以太创服CEO周子敬告诉记者,以摩拜为代表的共享公司发展不及预期,一些小赛道里的试水失败等因素叠加在一起,导致投资人和创业者对共享经济的期待值急剧下降。

比如共享充电宝。曾有媒体蹲点调查后发现,即便是在北京的繁华商圈,使用某大机柜充电宝的,上午仅发生一次,晚上发生三次;而在一家餐厅和一家咖啡厅,用户使用桌面充电设施的次数均为零。还有充电宝企业的单个充电宝一天中实际出借的次数,从BP中的“3—5次”,一度缩水为0.5—0.7次。

新风口的涌现,也在不断冲淡共享经济的热度。根据周子敬的观察,到2017年夏天,打着共享概念的BP就已大范围减少,取而代之的是:小程序、新零售以及区块链。

周子敬认为,很多所谓的共享项目,如果要套概念,其实更接近智能终端的业态,无论是单车、充电宝还是KTV。

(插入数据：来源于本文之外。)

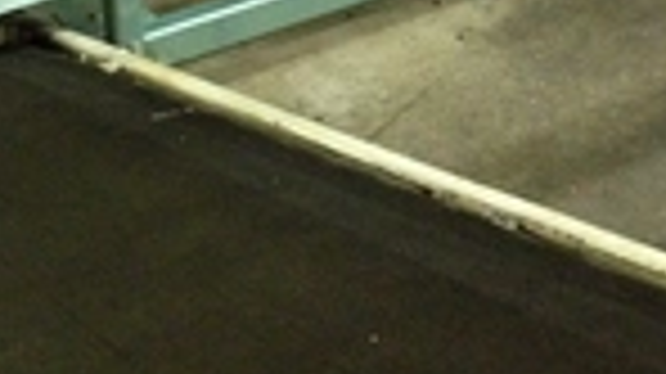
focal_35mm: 103
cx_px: 194
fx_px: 1818
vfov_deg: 10.6
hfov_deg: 20.6
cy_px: -419
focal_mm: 4.28
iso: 500
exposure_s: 1/15
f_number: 2.4
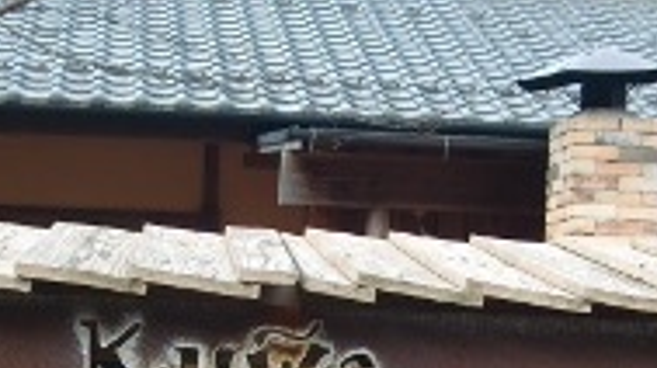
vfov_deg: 12.4
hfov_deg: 22.0
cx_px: 322
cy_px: 316
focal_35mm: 97
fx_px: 1689
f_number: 3.3
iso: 64
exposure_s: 1/100
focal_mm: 8.2
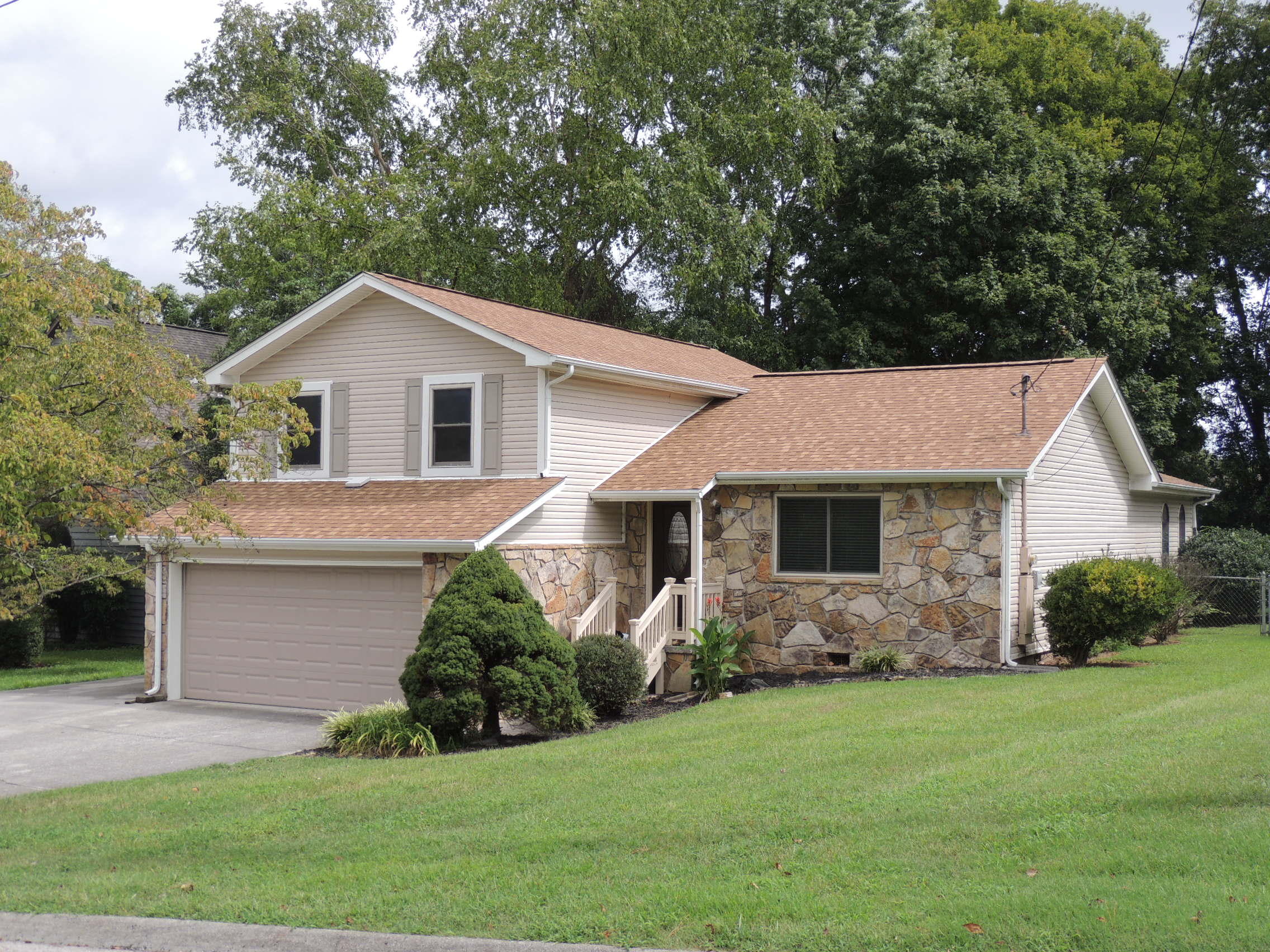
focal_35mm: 43
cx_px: 635
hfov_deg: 43.9
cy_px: 476
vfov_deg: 33.6
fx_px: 1578
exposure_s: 1/640
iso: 100
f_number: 3.4
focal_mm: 7.6
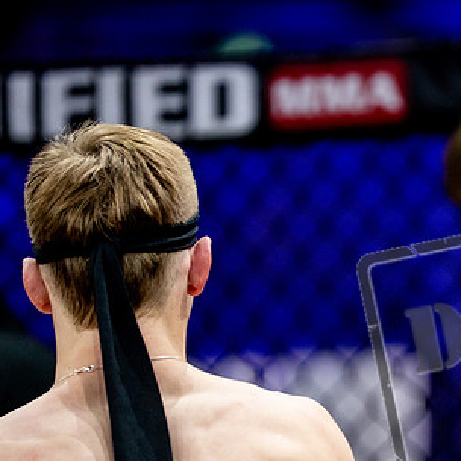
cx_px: 361
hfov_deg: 5.4
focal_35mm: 324
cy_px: 280
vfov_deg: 5.4
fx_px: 4882
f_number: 2.8
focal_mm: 200
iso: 4000
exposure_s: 1/1250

“甚至可能存在这样一个逻辑关系,无人货架这种模式一定程度上也受到了共享模式的启发。一些无人货架创业者早期也曾以共享自居。”

区块链的爆火,摧枯拉朽般地将风口转移。多位投资人表示,他们“眼睁睁看着”一些共享领域的创业者,时隔一两个月就华丽转身为区块链专家。

共享的急速冷却,却对一些创业者造成了“误伤”。去年12月,厦门创业者廖宇星创办云纸物联,从创业的一天起,廖宇星就反复强调“这不是共享纸巾”,其主要通过厕纸扫码的形式获取流量,直接挂靠小程序,终极愿景是“公共厕所的智能化”。今年年前,他托人将BP递给一些投过共享的投资人,“对方直接pass掉了,说是已经不看这个领域了。”

风口的套路

和O2O等历史风口主题相比,共享经济领域的演变也高度雷同——均是最先发生在高频次市场,而后逐渐向低频次市场转移。如O2O大潮中最先出现的是外卖、打车等大场景,后期衍生出美甲、洗车等各类上门服务,后者的商业成立性亦被广泛质疑。

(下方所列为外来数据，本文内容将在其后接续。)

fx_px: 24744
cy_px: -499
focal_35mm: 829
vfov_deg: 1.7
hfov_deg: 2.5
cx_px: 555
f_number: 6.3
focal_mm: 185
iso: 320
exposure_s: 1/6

以2016年夏天共享单车爆发为起,到2018年摩拜被美团收购为终,作为风口的共享跑完了它600天的全程;而对于去年兴起的无人货架来说,这个过程进一步缩短成200天,以至于有人将它称为史上最短命风口。

华创资本余跃记得,大约在2013年前后,Airbnb等公司正在美国大行其道,美国创投圈也有一段时间醉心于研究共享的落地场景。但有趣的是,“美国投资人和创业者基本只停留于探讨,当评估可行性不强或商业模型不优时,很少有人会去做,但在中国,情况就不同了:哪怕只是个概念,也会有相当一批人往上涌。”去年共享大热时,余跃收到的BP“几乎一模一样”。

当钱多、资产少成为中国创投圈的常态,一旦有稍亮眼的项目或主题出现,就会迅速被资本围猎。关于风口,梁维弘认为其正面价值在于:能为所有参与者建立一套更熟悉的话语体系,沟通更高效;同时也能吸引来更多的资本和人才。

弊端同样也被充分暴露。根据施卓杰的测算,共享单车和充电宝原本都是“单个模型成立”的项目,但由于资本的过分关注,导致大量补贴及扩张无度,使得原有模型扭曲、回本周期拉长,“原本算得过账来的,却算不过账来了。”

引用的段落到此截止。